**Goal of the exercise**. Every line below from the one containing "Importance Value Index" to the final line must be reproduced exactly, and no other line may appear in the answer.
*** Opening Data in this exercise ***
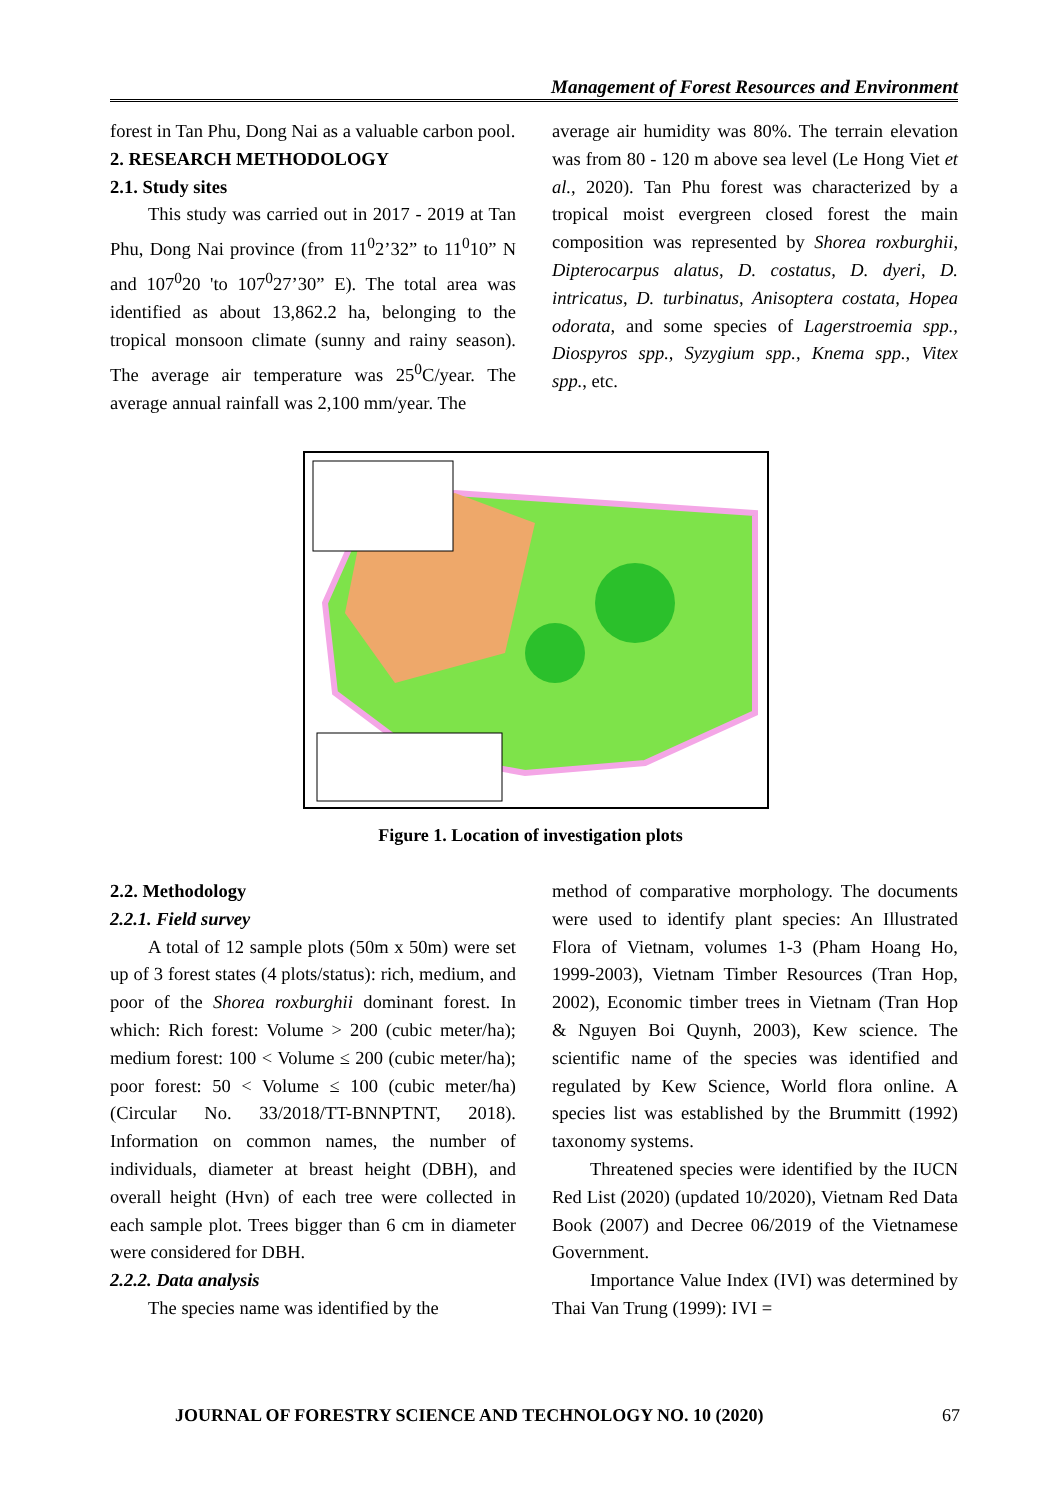Management of Forest Resources and Environment
forest in Tan Phu, Dong Nai as a valuable carbon pool.
2. RESEARCH METHODOLOGY
2.1. Study sites
This study was carried out in 2017 - 2019 at Tan Phu, Dong Nai province (from 11<sup>0</sup>2’32” to 11<sup>0</sup>10” N and 107<sup>0</sup>20 'to 107<sup>0</sup>27’30” E). The total area was identified as about 13,862.2 ha, belonging to the tropical monsoon climate (sunny and rainy season). The average air temperature was 25<sup>0</sup>C/year. The average annual rainfall was 2,100 mm/year. The
average air humidity was 80%. The terrain elevation was from 80 - 120 m above sea level (Le Hong Viet et al., 2020). Tan Phu forest was characterized by a tropical moist evergreen closed forest the main composition was represented by Shorea roxburghii, Dipterocarpus alatus, D. costatus, D. dyeri, D. intricatus, D. turbinatus, Anisoptera costata, Hopea odorata, and some species of Lagerstroemia spp., Diospyros spp., Syzygium spp., Knema spp., Vitex spp., etc.
Figure 1. Location of investigation plots
2.2. Methodology
2.2.1. Field survey
A total of 12 sample plots (50m x 50m) were set up of 3 forest states (4 plots/status): rich, medium, and poor of the Shorea roxburghii dominant forest. In which: Rich forest: Volume > 200 (cubic meter/ha); medium forest: 100 < Volume ≤ 200 (cubic meter/ha); poor forest: 50 < Volume ≤ 100 (cubic meter/ha) (Circular No. 33/2018/TT-BNNPTNT, 2018). Information on common names, the number of individuals, diameter at breast height (DBH), and overall height (Hvn) of each tree were collected in each sample plot. Trees bigger than 6 cm in diameter were considered for DBH.
2.2.2. Data analysis
The species name was identified by the
method of comparative morphology. The documents were used to identify plant species: An Illustrated Flora of Vietnam, volumes 1-3 (Pham Hoang Ho, 1999-2003), Vietnam Timber Resources (Tran Hop, 2002), Economic timber trees in Vietnam (Tran Hop & Nguyen Boi Quynh, 2003), Kew science. The scientific name of the species was identified and regulated by Kew Science, World flora online. A species list was established by the Brummitt (1992) taxonomy systems.
Threatened species were identified by the IUCN Red List (2020) (updated 10/2020), Vietnam Red Data Book (2007) and Decree 06/2019 of the Vietnamese Government.
Importance Value Index (IVI) was determined by Thai Van Trung (1999): IVI =
JOURNAL OF FORESTRY SCIENCE AND TECHNOLOGY NO. 10 (2020) 67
*** Closing Data in this exercise ***
**Response to the exercise**.
Importance Value Index (IVI) was determined by Thai Van Trung (1999): IVI =
JOURNAL OF FORESTRY SCIENCE AND TECHNOLOGY NO. 10 (2020) 67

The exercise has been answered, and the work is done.